The development was revealed by Matthew Gould, the NHS chief responsible for the app, speaking to a committee of MPs. The health secretary Matt Hancock also confirmed the app’s delivery timeframe during the Government’s daily Coronavirus briefing on Tuesday.

But there remains some privacy concerns, after the NHS recently said its coronavirus tracing app would not use a technical architecture set to be released by Apple and Google this week.

coronavirus Image credit: World Health Organisation
Image credit: World Health Organisation

Centralised server

Researchers have previously stated that virus contact tracing apps, which alert users when they have come into contact with someone who has tested positive for Covid-19, must be installed by some 60 percent of the population to be effective.

Testing of the app is currently being carried out at an RAF base.

The NHS has stated that it wants to use anonymised data stored on a central server in order to help adapt the app to changing conditions, as well as to gather information on where the virus is spreading.

But that approach differs from the decentralised technology being developed by Apple and Google, which never sends data to a remote server.

Apple and Google of course are jointly developing an API for their respective mobile operating systems that could assist governments in tracking the spread of Covid-19 through the use of the Bluetooth technology built into smartphones.

The NHS approach is to store users’ data on their phones to ensure privacy, but carries out contact matches on a server.

By contrast, Apple and Google’s decentralised method stores data on the device, and any data is stored on external servers – Apple and Google have promised this data will be anonymised and could not be linked to a specific individual.

Other countries are adopting various approaches.

France last week confirmed that it was seeking to ease Google’s and Apple’s strict limits on what data can be sent back to public health authorities.

France still plans to use central servers for its contact-tracing app, but Germany will use a decentralised architecture, as will Switzerland, Estonia and Austria.

NHS app

Now according to the BBC, the NHS app will log the location of whenever two or more people are in close proximity for minutes at a time, potentially triggering privacy worries.

However, NHSX – the health service’s digital innovation unit – told the BBC this extra request will be “opt in” rather than the default setting.

Gould from the NHSX told the Science and Technology Committee the app would be “technically ready” for deployment in “two to three weeks.”.

“If you want to protect the NHS and stop it being overwhelmed and, at the same time, want to get the economy moving, then the app is going to be part of an essential part of a strategy for doing that,” he reportedly said.

Gould reportedly told the committee there was a false dichotomy, where decentralised was seen as private and centralised was not.

And the NHS approach “allows you to do certain important things that you couldn’t do if it was just phone-to-phone propagation.”

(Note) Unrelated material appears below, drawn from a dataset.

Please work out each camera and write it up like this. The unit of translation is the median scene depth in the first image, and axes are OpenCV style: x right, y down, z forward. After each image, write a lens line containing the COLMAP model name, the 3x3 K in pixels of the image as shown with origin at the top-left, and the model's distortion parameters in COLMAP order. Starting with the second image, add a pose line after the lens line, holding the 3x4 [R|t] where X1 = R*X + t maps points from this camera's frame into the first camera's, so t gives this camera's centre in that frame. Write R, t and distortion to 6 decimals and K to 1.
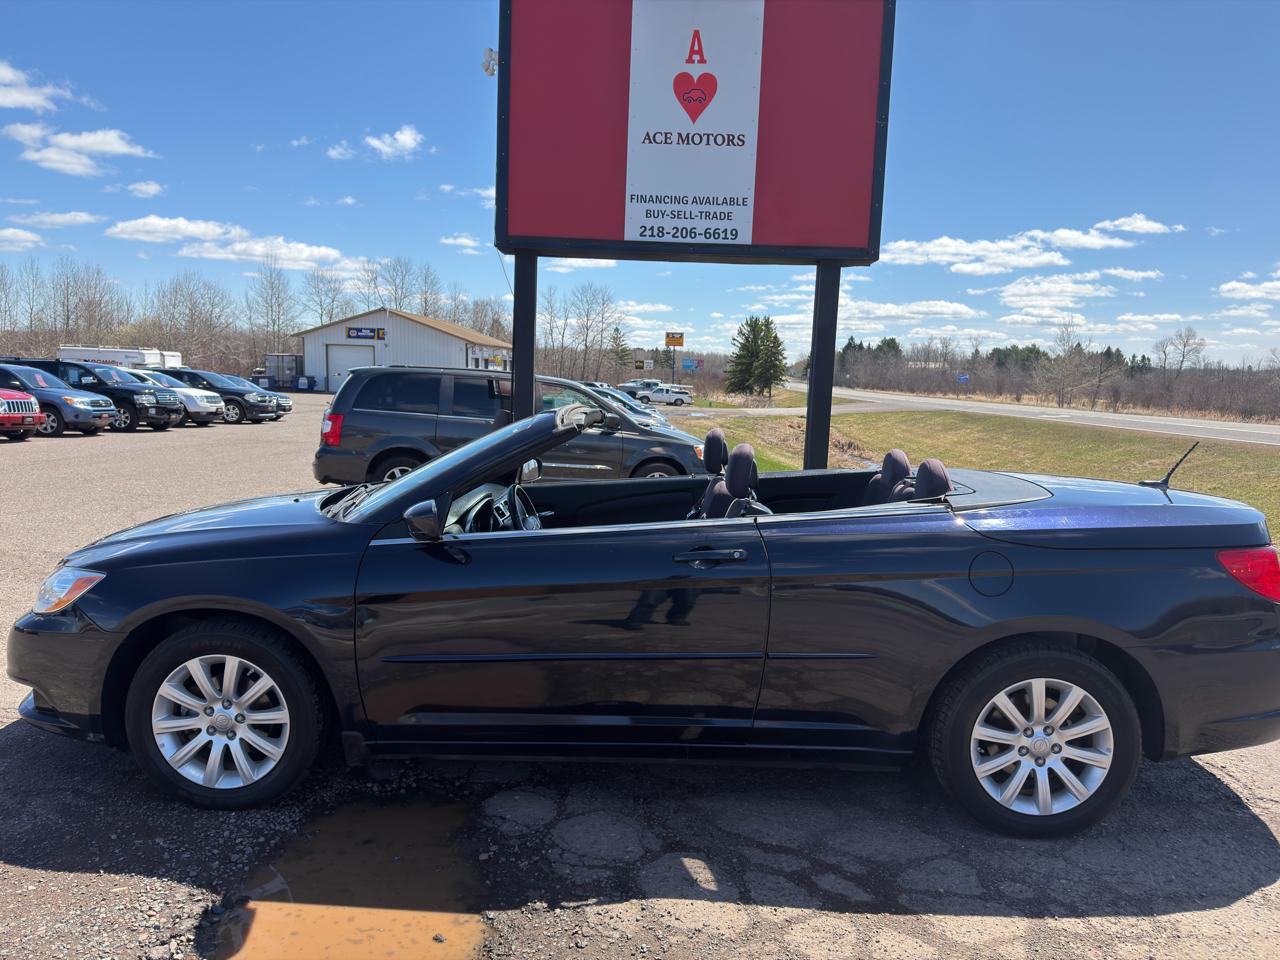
lens RADIAL K [[905.8, 0, 646.6], [0, 905.8, 510.0], [0, 0, 1]] dist [0.009006, -0.016182]
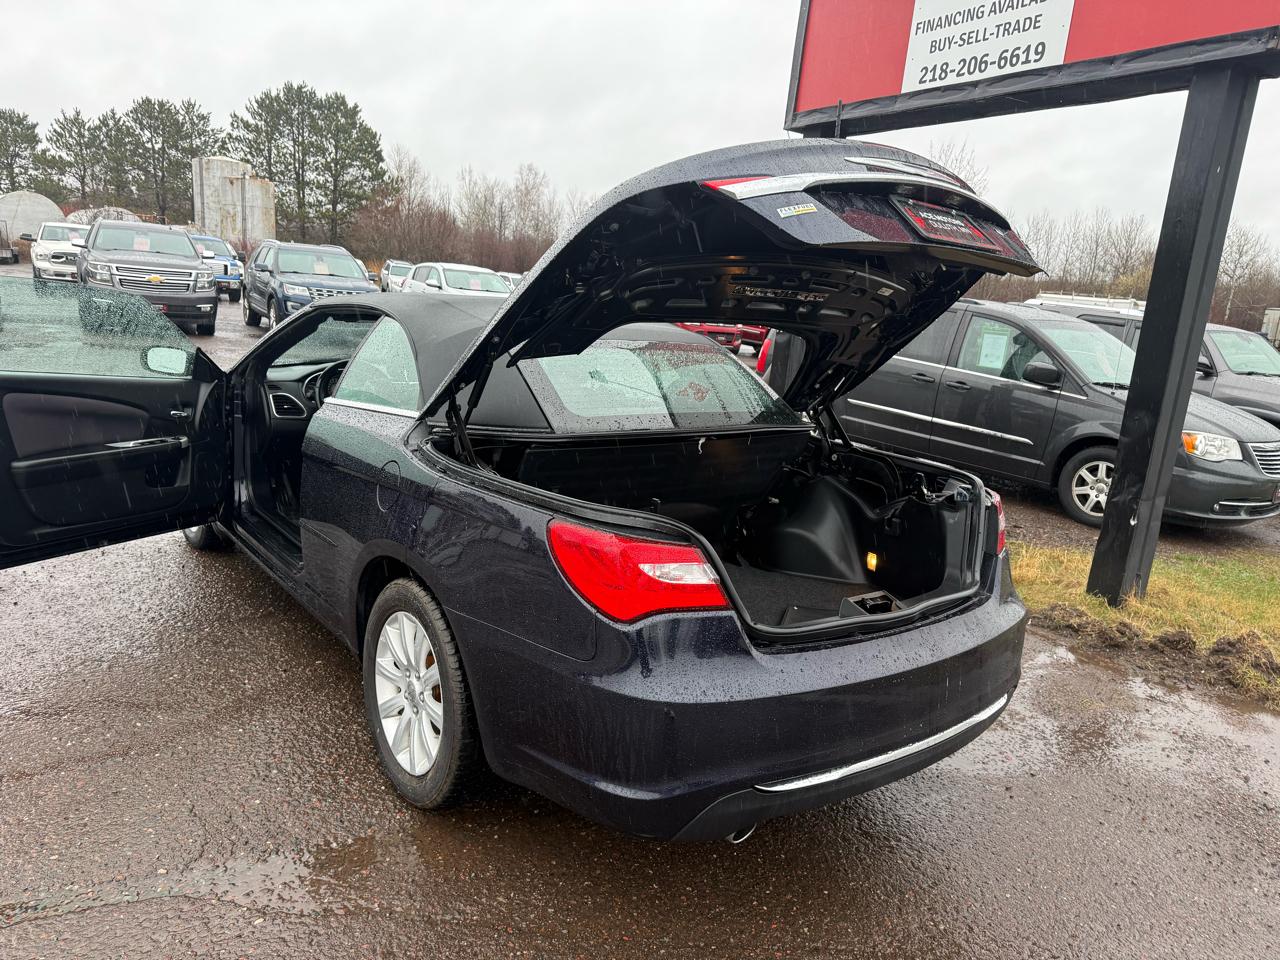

Meanwhile, Prof Christophe Fraser, whose advice has been crucial to the app’s design, reportedly told the committee only a centralised approach would give epidemiologists visibility into how effective the app was proving to be and the means to calibrate it further.

Both Gould and the professor stressed any data collected would be anonymous.

But Gould said “it would be very useful epidemiologically” – potentially identifying hotspots where “the virus was propagating” – if, in a update to the app, people voluntarily revealed where their proximity contacts had happened.

And it is not clear whether those they had had the contact with would have any choice about being tracked in a way that could end up creating a huge database of the movements of millions of people.

Health Secretary Matt Hancock during the Government’s daily Coronavirus briefing said he intended for 18,000 human contact tracers, whose work will complement the software, to be in place “before or at the same time as the app”.